The laptop, which Jobs said took two years to develop, ranges from .16 inches at its thinnest to .76 inches at its thickest. It weighs in at just under 3 pounds. The Air has a 13.3-inch LED-backlit screen, a built-in video camera and a full-size keyboard, one of the most desired features for many laptop users. “This is perhaps the best notebook keyboard we’ve ever shipped,” Jobs said.
The runway-model physique has a price, however. The Air retails for $1,799, hundreds more than other notebooks from the company that provide more memory and features. The Air works solely with wireless Internet connections and has only 2GM of memory, a small space in the era of huge video files and photo archives. It also has no optical disc drive. Buyers can add an external drive specially designed for the Air for $99 or connect remotely to another Mac or PC and use that computer’s built-in disc drive to install programs, transfer files or watch DVDs.
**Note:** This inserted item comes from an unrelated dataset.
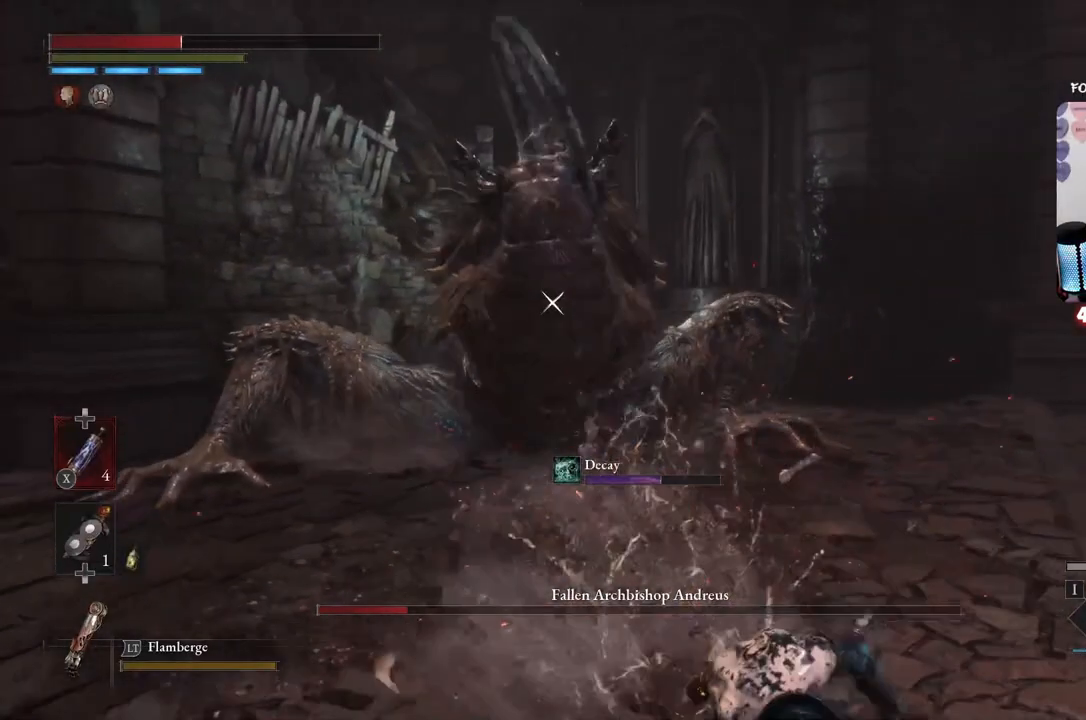
{"buttons": [], "left_stick": "up-right", "right_stick": "center", "events": [[33, "left_stick", "right"], [100, "B", "down"], [233, "B", "up"], [367, "left_stick", "up-right"]]}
Perhaps hinting that discs and memory-sucking media archives aren’t the way of the future anyhow, Apple debuted the new laptop on the same day it announced a deal with all the major Hollywood studios to offer downloadable movie rentals. iTunes Movie Rentals lets users rent new releases for $3.99 and older films for $2.99. Renters have 30 days to start screening a film and then 24 hours to finish it. After that, the movie is erased from the user’s hard drive.